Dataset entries
BEGIN
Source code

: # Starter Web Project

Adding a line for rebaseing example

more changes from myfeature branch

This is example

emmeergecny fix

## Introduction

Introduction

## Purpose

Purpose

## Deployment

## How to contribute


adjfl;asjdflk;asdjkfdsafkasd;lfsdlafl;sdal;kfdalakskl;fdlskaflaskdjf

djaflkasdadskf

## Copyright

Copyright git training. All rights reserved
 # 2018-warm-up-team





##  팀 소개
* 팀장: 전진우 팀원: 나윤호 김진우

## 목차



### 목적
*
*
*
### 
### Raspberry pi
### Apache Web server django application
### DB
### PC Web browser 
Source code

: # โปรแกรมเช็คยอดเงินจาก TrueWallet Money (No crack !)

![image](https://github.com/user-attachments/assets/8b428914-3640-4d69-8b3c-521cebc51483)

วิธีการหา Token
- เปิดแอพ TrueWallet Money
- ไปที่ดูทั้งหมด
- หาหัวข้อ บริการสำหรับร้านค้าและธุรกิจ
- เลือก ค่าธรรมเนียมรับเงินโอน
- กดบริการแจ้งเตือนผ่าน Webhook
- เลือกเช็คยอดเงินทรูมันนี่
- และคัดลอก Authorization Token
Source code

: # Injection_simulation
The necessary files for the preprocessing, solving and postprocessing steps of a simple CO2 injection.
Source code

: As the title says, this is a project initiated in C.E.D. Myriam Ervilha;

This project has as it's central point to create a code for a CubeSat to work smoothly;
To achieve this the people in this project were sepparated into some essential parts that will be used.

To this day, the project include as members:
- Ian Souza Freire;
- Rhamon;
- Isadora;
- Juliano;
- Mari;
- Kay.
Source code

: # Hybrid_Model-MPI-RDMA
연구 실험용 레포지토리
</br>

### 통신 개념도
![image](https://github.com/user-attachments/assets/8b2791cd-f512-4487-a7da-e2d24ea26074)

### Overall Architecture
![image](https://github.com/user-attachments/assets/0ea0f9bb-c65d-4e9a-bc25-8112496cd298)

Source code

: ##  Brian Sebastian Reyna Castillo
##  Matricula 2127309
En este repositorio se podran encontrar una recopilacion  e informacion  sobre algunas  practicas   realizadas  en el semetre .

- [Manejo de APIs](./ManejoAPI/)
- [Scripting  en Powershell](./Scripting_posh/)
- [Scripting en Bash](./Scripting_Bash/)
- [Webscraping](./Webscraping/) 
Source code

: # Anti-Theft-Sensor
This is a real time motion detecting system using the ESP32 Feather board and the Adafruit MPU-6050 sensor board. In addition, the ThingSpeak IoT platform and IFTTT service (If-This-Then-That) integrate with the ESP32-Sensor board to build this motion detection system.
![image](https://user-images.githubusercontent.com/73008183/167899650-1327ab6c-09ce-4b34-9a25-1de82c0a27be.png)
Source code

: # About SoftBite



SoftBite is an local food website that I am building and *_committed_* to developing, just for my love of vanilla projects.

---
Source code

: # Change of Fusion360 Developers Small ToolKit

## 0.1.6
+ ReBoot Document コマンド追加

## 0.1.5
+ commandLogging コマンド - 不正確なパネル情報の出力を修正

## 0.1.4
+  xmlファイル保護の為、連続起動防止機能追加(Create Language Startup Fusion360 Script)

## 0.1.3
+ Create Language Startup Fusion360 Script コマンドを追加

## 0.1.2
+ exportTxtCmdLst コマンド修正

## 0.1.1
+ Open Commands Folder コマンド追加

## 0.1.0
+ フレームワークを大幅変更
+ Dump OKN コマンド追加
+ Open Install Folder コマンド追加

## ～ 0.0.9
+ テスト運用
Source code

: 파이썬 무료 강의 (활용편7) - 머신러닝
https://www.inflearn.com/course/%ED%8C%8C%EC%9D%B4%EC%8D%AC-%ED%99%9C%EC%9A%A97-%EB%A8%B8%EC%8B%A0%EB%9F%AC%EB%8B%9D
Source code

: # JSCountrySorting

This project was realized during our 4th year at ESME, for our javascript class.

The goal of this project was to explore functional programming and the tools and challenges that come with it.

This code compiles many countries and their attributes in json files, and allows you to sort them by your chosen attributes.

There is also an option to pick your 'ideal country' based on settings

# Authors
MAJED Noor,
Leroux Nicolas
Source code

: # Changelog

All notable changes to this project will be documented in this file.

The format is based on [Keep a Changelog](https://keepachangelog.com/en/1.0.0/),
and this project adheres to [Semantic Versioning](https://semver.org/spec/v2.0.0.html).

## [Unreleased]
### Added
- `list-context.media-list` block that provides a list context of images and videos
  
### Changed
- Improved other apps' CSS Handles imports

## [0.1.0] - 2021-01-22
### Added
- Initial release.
END
PROBLEM DETAILS>
The answer should hold only the lines from the start of the records above through the line containing "C.E.D. Myriam Ervilha;", each set down exactly.

YOUR RESPONSE>
Source code

: # Starter Web Project

Adding a line for rebaseing example

more changes from myfeature branch

This is example

emmeergecny fix

## Introduction

Introduction

## Purpose

Purpose

## Deployment

## How to contribute


adjfl;asjdflk;asdjkfdsafkasd;lfsdlafl;sdal;kfdalakskl;fdlskaflaskdjf

djaflkasdadskf

## Copyright

Copyright git training. All rights reserved
 # 2018-warm-up-team





##  팀 소개
* 팀장: 전진우 팀원: 나윤호 김진우

## 목차



### 목적
*
*
*
### 
### Raspberry pi
### Apache Web server django application
### DB
### PC Web browser 
Source code

: # โปรแกรมเช็คยอดเงินจาก TrueWallet Money (No crack !)

![image](https://github.com/user-attachments/assets/8b428914-3640-4d69-8b3c-521cebc51483)

วิธีการหา Token
- เปิดแอพ TrueWallet Money
- ไปที่ดูทั้งหมด
- หาหัวข้อ บริการสำหรับร้านค้าและธุรกิจ
- เลือก ค่าธรรมเนียมรับเงินโอน
- กดบริการแจ้งเตือนผ่าน Webhook
- เลือกเช็คยอดเงินทรูมันนี่
- และคัดลอก Authorization Token
Source code

: # Injection_simulation
The necessary files for the preprocessing, solving and postprocessing steps of a simple CO2 injection.
Source code

: As the title says, this is a project initiated in C.E.D. Myriam Ervilha;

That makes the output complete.